Слои, связанные с растущим разделением труда и денежным обращением, пришли в движение; остальные упорно сопротивлялись ходу событий, в кои они вовлекались. Конечно, ни об одном социальном слое нельзя сказать, что он оставался «вне истории». Однако вполне можно констатировать, что жизненный уклад помещиков-рыцарей менялся чрезвычайно медленно. Они не принимали непосредственного и активного участия в том ускорившемся социальном движении, которое было порождено усилением обмена и растущим денежным обращением. Когда они стали ощущать на себе неблагоприятное воздействие этого движения, их реакция почти всегда приобретала невыгодную для них самих форму. Мелкие землевладельцы просто мешали переменам, смысла которых по большей части не понимали ни они сами, ни их крестьяне; чаще всего эти перемены рождали в них лишь ненависть. Когда их начинали теснить с земли слои, принимавшие участие в происходившем движении, они отвечали насилием. Мелкие феодалы кормились со своих земель, довольствуясь тем, что давали собственный хлев и труд крепостных. В этом отношении ничто не изменилось. Когда произведенных в их владениях продуктов недоставало (либо они желали большего), помещики прибегали к насилию, к разбою и грабежу. Таким было их простое и незамысловатое независимое существование — как рыцари, так и крестьяне долгое время оставались людьми, всецело привязанными к земле. Налоги, торговля, деньги, рост и падение рыночных цен — все это было чуждыми, а то и враждебными им явлениями из иного мира.
Сектор натурального хозяйства, на который и в Средневековье, и много позже приходилась подавляющая часть экономики общества, конечно, уже в те ранние времена был затронут социально-историческим движением. Но в сравнении с переменами, происходившими в других секторах, и вопреки всем потрясениям темпы существенных изменений здесь были крайне низки. И хотя этот сектор не пребывал «вне истории», он служил ареалом, где для огромного числа людей воспроизводились одни и те же жизненные условия и на протяжении Средневековья, и позже, в Новое время, когда это число, оставаясь весьма значительным, все же постепенно уменьшалось. Все произведенное в рамках одной хозяйственной единицы потреблялось на месте; взаимосвязь с другими районами и секторами общества стала ощутимой лишь позже, причем эта связь не была прямой. Процессы разделения труда и изменения техники шли здесь гораздо медленнее, чем в динамичном коммерциализованном секторе.
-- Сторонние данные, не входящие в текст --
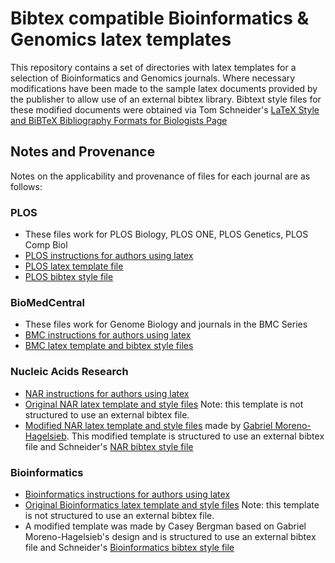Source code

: Bibtex compatible Bioinformatics & Genomics latex templates
=============

This repository contains a set of directories with latex templates for a selection of Bioinformatics and Genomics journals. Where necessary modifications have been made to the sample latex documents provided by the publisher to allow use of an external bibtex library. Bibtext style files for these modified documents were obtained via Tom Schneider's [LaTeX Style and BiBTeX Bibliography Formats for Biologists Page](http://schneider.ncifcrf.gov/latex.html) 

Notes and Provenance
----------

Notes on the applicability and provenance of files for each journal are as follows:

### PLOS 
- These files work for PLOS Biology, PLOS ONE, PLOS Genetics, PLOS Comp Biol
- [PLOS instructions for authors using latex](http://www.plosgenetics.org/static/latexGuidelines)
- [PLOS latex template file](http://www.plosgenetics.org/static/plos_template.tex)
- [PLOS bibtex style file](http://www.plosgenetics.org/static/plos2009.bst)

### BioMedCentral 
- These files work for Genome Biology and journals in the BMC Series
- [BMC instructions for authors using latex](http://www.biomedcentral.com/authors/tex)
- [BMC latex template and bibtex style files](http://www.biomedcentral.com/download/tex/bmc_article.zip)

### Nucleic Acids Research
- [NAR instructions for authors using latex](http://www.oxfordjournals.org/our_journals/nar/for_authors/msprep_submission.html)
- [Original NAR latex template and style files](http://www.oxfordjournals.org/our_journals/nar/for_authors/nar-latex2010.zip) Note: this template is not structured to use an external bibtex file.
- [Modified NAR latex template and style files](http://www.oxfordjournals.org/our_journals/nar/for_authors/nar-latex2010.zip) made by [Gabriel Moreno-Hagelsieb](http://www.wlu.ca/homepage.php?grp_id=602&f_id=4). This modified template is structured to use an external bibtex file and Schneider's [NAR bibtex style file](http://schneider.ncifcrf.gov/ftp/nar.bst) 

### Bioinformatics
- [Bioinformatics instructions for authors using latex](http://www.oxfordjournals.org/our_journals/bioinformatics/for_authors/submission_online.html)
- [Original Bioinformatics latex template and style files](http://www.oxfordjournals.org/our_journals/bioinformatics/for_authors/bioinfo01.zip) Note: this template is not structured to use an external bibtex file.
- A modified template was made by Casey Bergman based on Gabriel Moreno-Hagelsieb's design and is structured to use an external bibtex file and Schneider's [Bioinformatics bibtex style file](http://schneider.ncifcrf.gov/ftp/bioinformatics.bst)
С большим запозданием проявились и те силы принуждения, те способы регуляции и сдерживания влечений, что стали формировать человеческую психику в мире, где господствуют деньги, в обществе с растущей функциональной дифференциацией, с увеличивающимся числом явных и неявных зависимостей. Влечения и поведение здесь труднее и медленнее покорялись цивилизации.